CAM vai abrindo em dolly out. Corta para:
CENA 02. HOSPITAL. QUARTO. INT. NOITE.
Quarto de hospital particular. Vemos Davi em segundo plano, dormindo no leito, enquanto Filipe e Gilda ouvem o médico:
FILIPE: – E então, doutor, o que deu os exames?
MÉDICO: – Essa perda repentina de consciência, que chamamos de síncope, é provocada pela falta de fluxo sanguíneo no cérebro.
GILDA: – E…?
MÉDICO: – É um sintoma geralmente associado a doenças cardiovasculares, mas há uma série de causas. Muitas vezes, lamentavelmente, não é possível identificá-las.
GILDA: – Doutor, por favor, vá direto ao ponto.

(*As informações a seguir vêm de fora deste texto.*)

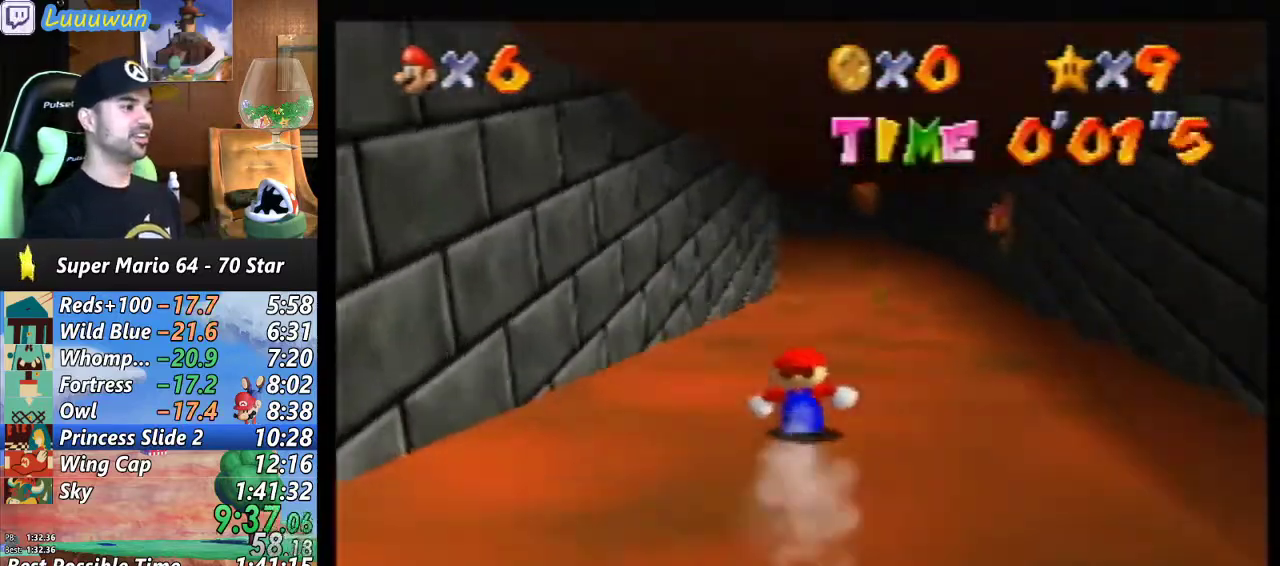
{"buttons": [], "left_stick": "up", "events": [[167, "left_stick", "up-left"], [433, "left_stick", "up"]]}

DOUTOR: – Infelizmente, eletrocardiograma não apontou a etiologia da síncope do paciente.
FILIPE: – Como assim?
MÉDICO: – Como eu disse, nem sempre é possível identificar as causas desse sintoma. Mas vamos fazer uma bateria de exames amanhã logo cedo. Assim, teremos um diagnóstico preciso e completo.
FILIPE: (arqueja) – Eu posso ficar aqui? Posso passar a noite com ele?
MÉDICO: – Você é parente?
GILDA: – Namorado.
MÉDICO: – Pode sim. Mas só você.
Gilda afaga Filipe, que está abatido com tudo isso. Ele vai para perto do leito de Davi e acaricia seu rosto. Corta para:
CENA 03. CASA DE LORENZO. QUARTO. INT. NOITE.
Na cama, Lorenzo passa um algodão embebido em remédio nas costas nuas de Júlia, que ganhou alguns hematomas na surra de cinto. Ela sentada. Rosto molhado ainda de lágrimas. Lorenzo no papel de bom marido.
LORENZO: – Me perdoe, meu amor. Não tive intenção de te machucar. Prometo que não vai mais se repetir. (T) Mas você precisa entender que não pode afrontar o seu marido. Você tem que me obedecer, minha querida.
JÚLIA: – É assim que você diz que me ama? É dessa maneira que você demonstra o seu amor?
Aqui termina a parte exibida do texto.